The Templar Chronovisor is the first novel by Bruno M., an Italian writer who has lived on Lanzarote for 11 years. A fascinating journey through space and time, in the tradition of bestsellers by Dan Brown and Ken Follett, the novel is the first part of a trilogy and is partly set on Lanzarote. We chatted to Bruno last month.
Can you tell us a bit more about the book, Bruno?
The Templar Chronovisor is primarily a historical thriller with strong philosophical and speculative elements. I didn’t want to write pure science fiction, nor a classic crime novel. Instead, I aimed to create a story where the reader constantly wonders: “Is this really impossible… or just unexplored?”
What is the chronovisor?
The chronovisor is inspired by the real historical theory attributed to Father Pellegrino Ernetti, who claimed that the Vatican had developed a device capable of observing past events.

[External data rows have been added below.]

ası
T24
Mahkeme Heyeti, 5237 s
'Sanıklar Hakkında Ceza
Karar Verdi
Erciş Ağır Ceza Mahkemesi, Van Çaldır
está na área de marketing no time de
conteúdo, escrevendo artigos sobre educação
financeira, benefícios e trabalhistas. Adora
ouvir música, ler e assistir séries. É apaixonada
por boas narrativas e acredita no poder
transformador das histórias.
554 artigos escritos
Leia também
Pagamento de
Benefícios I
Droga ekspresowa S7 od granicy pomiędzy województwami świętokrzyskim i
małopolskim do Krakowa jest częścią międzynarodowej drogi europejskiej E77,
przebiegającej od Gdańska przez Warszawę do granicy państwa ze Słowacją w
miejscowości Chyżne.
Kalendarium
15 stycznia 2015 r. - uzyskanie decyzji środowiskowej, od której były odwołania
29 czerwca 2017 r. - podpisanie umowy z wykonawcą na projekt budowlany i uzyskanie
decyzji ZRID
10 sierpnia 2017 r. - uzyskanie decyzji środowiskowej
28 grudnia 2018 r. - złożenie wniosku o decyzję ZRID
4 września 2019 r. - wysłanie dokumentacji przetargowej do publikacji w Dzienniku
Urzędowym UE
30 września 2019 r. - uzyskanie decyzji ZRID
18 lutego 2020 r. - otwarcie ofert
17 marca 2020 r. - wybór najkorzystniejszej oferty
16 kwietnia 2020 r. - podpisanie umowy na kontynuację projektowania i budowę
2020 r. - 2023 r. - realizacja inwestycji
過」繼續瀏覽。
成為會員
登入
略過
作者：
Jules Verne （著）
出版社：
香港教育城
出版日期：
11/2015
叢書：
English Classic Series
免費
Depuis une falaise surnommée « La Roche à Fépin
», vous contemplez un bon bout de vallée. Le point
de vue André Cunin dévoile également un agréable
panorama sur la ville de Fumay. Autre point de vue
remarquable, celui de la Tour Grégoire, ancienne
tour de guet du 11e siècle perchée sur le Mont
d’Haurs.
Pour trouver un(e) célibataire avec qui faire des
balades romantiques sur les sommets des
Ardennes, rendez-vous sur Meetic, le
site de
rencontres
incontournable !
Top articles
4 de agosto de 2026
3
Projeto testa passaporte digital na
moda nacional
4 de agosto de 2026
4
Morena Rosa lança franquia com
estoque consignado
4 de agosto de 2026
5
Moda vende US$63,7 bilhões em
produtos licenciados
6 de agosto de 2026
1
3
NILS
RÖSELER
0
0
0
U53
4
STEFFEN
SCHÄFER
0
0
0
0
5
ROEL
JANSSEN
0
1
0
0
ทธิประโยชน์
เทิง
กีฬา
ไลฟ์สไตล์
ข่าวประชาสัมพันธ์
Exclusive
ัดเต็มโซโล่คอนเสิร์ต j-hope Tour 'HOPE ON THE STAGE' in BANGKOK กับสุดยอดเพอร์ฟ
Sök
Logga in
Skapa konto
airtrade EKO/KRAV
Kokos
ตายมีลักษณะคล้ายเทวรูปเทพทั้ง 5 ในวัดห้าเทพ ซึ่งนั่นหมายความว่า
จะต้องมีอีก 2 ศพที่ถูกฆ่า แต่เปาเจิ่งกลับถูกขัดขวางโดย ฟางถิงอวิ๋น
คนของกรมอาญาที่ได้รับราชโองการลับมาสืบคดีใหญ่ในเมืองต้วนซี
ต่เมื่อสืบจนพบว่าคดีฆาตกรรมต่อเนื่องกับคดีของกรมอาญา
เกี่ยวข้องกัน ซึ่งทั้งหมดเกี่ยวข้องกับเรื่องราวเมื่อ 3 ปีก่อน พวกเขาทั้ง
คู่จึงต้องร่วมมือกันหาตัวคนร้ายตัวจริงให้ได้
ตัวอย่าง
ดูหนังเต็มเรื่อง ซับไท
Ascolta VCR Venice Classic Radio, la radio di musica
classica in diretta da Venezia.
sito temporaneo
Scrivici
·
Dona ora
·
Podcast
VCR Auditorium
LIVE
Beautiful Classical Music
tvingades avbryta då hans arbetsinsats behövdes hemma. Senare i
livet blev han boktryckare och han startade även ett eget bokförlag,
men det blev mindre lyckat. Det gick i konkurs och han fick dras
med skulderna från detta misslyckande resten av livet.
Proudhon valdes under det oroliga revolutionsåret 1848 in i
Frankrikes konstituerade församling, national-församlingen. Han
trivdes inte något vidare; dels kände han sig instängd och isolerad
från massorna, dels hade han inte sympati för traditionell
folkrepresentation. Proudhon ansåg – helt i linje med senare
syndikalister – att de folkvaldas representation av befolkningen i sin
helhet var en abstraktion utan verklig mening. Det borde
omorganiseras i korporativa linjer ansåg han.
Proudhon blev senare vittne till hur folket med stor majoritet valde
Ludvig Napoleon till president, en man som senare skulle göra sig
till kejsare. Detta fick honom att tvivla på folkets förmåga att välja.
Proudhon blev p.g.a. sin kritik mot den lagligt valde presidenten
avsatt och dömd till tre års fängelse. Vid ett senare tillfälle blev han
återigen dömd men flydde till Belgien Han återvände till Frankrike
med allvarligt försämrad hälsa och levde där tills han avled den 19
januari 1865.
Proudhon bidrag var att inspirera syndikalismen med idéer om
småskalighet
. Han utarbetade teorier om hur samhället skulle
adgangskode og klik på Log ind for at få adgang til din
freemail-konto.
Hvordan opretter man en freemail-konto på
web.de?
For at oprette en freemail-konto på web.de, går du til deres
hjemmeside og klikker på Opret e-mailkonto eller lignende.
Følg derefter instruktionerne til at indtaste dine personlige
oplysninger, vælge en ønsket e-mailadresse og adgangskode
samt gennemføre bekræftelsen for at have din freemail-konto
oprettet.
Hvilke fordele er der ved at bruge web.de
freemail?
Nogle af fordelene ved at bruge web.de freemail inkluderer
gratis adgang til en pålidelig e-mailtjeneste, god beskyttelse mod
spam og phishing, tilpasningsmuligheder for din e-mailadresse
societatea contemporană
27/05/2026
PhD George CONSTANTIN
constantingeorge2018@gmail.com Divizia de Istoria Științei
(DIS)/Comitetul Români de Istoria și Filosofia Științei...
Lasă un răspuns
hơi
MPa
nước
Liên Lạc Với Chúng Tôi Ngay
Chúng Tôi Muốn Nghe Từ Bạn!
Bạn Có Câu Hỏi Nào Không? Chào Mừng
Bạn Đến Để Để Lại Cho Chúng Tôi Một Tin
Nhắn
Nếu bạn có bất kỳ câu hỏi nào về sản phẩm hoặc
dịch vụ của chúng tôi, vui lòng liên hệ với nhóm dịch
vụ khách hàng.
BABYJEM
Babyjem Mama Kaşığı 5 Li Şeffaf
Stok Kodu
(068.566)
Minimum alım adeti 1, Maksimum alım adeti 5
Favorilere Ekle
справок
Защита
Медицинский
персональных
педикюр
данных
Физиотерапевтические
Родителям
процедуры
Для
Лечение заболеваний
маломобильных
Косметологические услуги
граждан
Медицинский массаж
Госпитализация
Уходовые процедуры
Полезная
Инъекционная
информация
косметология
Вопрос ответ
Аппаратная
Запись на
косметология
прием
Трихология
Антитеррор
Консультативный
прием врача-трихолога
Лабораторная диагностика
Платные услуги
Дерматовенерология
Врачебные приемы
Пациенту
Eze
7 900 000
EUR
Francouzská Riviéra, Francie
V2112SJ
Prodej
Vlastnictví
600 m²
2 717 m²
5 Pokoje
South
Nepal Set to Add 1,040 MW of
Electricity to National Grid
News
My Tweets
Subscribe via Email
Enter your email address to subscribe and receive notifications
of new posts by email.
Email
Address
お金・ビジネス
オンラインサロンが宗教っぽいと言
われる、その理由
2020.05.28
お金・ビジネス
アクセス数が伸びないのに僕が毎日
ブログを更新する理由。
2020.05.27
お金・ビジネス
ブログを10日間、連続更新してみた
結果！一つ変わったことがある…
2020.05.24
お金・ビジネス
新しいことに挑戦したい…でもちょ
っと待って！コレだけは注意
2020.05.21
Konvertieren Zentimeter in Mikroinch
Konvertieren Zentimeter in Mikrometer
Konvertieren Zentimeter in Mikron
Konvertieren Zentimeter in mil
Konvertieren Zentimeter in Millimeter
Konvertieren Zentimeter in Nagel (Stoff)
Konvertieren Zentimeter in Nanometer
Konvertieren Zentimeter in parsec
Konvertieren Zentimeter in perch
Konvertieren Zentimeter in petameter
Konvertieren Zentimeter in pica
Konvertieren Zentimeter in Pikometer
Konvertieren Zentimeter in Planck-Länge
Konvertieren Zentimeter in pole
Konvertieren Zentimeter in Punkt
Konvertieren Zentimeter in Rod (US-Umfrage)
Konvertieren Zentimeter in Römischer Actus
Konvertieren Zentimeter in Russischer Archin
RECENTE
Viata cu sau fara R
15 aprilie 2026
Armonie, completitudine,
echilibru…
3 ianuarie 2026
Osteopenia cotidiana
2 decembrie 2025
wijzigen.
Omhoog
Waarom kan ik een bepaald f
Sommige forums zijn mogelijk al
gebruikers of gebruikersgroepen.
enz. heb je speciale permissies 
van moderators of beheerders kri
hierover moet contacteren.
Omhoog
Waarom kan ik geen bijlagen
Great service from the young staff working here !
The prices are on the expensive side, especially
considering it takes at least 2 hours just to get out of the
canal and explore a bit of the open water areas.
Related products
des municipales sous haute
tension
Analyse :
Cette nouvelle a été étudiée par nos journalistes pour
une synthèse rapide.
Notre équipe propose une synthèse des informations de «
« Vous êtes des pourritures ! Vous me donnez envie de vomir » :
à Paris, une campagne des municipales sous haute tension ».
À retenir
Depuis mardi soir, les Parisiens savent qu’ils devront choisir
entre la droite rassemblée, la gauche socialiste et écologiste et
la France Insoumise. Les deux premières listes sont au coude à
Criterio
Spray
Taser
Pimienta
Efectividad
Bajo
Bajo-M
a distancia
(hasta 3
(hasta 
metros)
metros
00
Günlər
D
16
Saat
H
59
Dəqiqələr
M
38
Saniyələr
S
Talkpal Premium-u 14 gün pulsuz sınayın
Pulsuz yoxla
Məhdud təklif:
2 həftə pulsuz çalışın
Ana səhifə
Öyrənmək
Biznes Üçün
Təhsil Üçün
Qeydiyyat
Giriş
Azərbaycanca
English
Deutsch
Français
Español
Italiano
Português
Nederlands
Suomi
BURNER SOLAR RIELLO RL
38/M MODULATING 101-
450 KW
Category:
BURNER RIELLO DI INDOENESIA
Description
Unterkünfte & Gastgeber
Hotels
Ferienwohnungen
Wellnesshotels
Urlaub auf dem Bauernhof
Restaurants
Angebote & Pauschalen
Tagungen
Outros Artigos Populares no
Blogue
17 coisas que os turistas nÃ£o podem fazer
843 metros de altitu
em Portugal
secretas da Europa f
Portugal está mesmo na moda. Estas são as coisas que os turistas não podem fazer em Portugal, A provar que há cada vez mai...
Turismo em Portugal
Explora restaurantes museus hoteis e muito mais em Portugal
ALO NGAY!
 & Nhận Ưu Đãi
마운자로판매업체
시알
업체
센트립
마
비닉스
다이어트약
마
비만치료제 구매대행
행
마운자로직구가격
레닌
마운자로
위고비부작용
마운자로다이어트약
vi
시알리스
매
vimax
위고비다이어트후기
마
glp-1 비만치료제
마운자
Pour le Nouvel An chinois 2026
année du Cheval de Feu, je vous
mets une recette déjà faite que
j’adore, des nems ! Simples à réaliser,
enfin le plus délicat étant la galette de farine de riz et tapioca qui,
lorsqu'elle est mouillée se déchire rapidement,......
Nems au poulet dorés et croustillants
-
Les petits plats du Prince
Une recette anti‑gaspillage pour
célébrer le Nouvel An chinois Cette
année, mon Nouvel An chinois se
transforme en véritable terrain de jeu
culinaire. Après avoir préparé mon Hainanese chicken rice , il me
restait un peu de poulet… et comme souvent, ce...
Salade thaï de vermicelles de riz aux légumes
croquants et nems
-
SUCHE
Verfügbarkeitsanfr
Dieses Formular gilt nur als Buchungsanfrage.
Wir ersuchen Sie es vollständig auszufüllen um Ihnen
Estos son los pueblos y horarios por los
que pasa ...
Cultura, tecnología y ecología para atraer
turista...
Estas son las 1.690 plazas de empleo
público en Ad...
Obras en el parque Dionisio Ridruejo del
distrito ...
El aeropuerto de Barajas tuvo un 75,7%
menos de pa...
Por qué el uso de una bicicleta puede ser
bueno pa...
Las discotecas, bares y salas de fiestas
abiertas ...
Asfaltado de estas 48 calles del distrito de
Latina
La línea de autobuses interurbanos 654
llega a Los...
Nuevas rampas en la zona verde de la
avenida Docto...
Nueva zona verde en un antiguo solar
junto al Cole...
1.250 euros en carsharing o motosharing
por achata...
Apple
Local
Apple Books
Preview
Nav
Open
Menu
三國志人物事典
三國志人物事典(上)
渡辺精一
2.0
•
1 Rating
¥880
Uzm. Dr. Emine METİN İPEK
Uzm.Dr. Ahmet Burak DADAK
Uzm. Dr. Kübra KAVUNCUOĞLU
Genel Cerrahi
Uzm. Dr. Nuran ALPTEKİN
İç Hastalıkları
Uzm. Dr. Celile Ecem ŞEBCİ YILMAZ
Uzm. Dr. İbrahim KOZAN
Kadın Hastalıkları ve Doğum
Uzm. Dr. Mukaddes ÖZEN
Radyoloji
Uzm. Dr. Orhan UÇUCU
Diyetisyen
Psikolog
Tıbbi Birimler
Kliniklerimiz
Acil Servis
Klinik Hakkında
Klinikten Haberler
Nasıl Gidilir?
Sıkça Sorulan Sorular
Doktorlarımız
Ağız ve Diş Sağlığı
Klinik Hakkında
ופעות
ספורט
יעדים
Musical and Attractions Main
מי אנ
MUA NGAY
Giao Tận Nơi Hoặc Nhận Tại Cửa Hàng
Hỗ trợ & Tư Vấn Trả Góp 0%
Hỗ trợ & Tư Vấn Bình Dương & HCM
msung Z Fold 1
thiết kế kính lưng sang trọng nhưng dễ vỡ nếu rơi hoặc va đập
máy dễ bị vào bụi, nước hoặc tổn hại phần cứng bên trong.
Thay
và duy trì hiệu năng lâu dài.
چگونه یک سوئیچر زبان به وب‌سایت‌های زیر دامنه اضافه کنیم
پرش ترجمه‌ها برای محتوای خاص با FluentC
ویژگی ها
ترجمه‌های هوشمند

In the novel, it becomes a symbolic and narrative device: not just a machine, but a metaphor for humanity’s obsession with understanding time, truth and origin. It represents our eternal desire to look behind the veil of history — and the danger of doing so.
Why did you choose Lanzarote as a setting? What elements of the island inspire you?
I live here, and that allows me to write daily life with absolute authenticity – the light, the silence, the rhythm of the streets, the pubs, the conversations, the atmosphere.
My characters move through spaces that I know. They walk the streets I walk. That gives me the possibility to describe every detail as if I were inside the scene myself, not observing it from outside.
But Lanzarote also carries something deeper: it feels ancient, raw, volcanic, suspended between beauty and desolation. That contrast perfectly reflects the psychological tone of the story.
It seems strange that a book grounded in history is set in Lanzarote, where little history exists before 1402. Was this a conscious choice?
Absolutely. The lack of documented history before 1402 is not a limitation; it is an opportunity. Silences in history are often more powerful than facts.
Where official documentation stops, imagination, oral tradition and speculation begin. That gap allows me to explore themes such as lost knowledge, forgotten civilizations and alternative interpretations of the past, while still grounding everything in plausibility.
What novels, films and other works serve as your inspiration?
In literature: Edgar Allan Poe, for psychological tension and distorted perceptions of reality; Baudelaire, for the aesthetics of darkness; Dante, for the idea of journey as knowledge; and Manzoni and Foscolo for moral depth and memory.
Cinema strongly shapes my style: I write in a cinematic, visual way, inspired by directors like Tarantino. I don’t want the reader to “read” the book. I want them to see it.